Vanderhoof, a small community in northern British Columbia, has been told to expect a gold mine on its doorstep within 6 years.
New Gold President and CEO Bob Gallagher paid a visit to Vandherhoof town council on July 20, telling local politicians the Blackwater gold mine should be up and running by 2017.
Goldcorp, the world's second largest gold miner, saw revenues increase by 62% over the 2010 second quarter, to $1.3 billion, on gold sales of
606,400 ounces.
However, flooding, forest fires and problem equipment caused production to slip at some of the company's mines.
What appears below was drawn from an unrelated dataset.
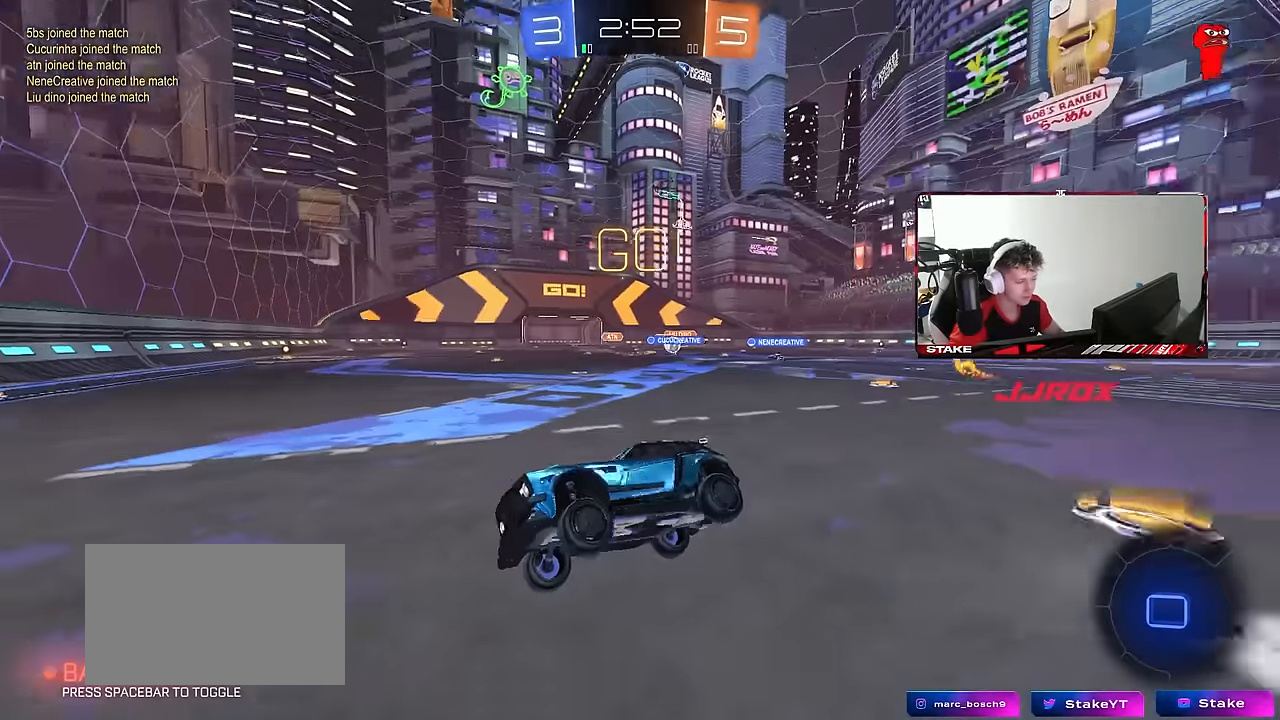
{"keys": ["d", "w"], "mouse": [], "mouse_move": "still", "events": [[67, "d", "up"], [117, "w", "down"], [167, "d", "down"], [350, "shift", "down"], [450, "shift", "up"]]}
Goldcorp downgraded its total expected gold production by six percent, from between 2.65 million and 2.75 million ounces to between 2.50 million and 2.55 million ounces.
Despite a flurry of mergers and acquisitions and a robust IPO market reports out on Wednesday suggest that fear is slowly replacing greed in the mining finance business.
The Financial Post reports for investment bankers, the low-hanging fruit is long gone and the biggest financings are now high-risk: gold juniors in Africa, coal in Colombia and an infamous Quebec lithium play that overstated its resource.
Global Mining Finance's July round-up says untrustworthy financial and resource reporting, threats of new royalty regimes, "super-profit" and carbon taxes, political turmoil, strikes and government takeovers are worrying resource investors all around the world.
The Zimbabwean reports Angloplat, the world's number one producer said it was optimistic about coming to an agreement with the Zimbabwean government over its Unki mine and Aquarius Platinum's record quarter was thanks to the performance of its Mimosa mine in Zimbabwe amid continuing talks.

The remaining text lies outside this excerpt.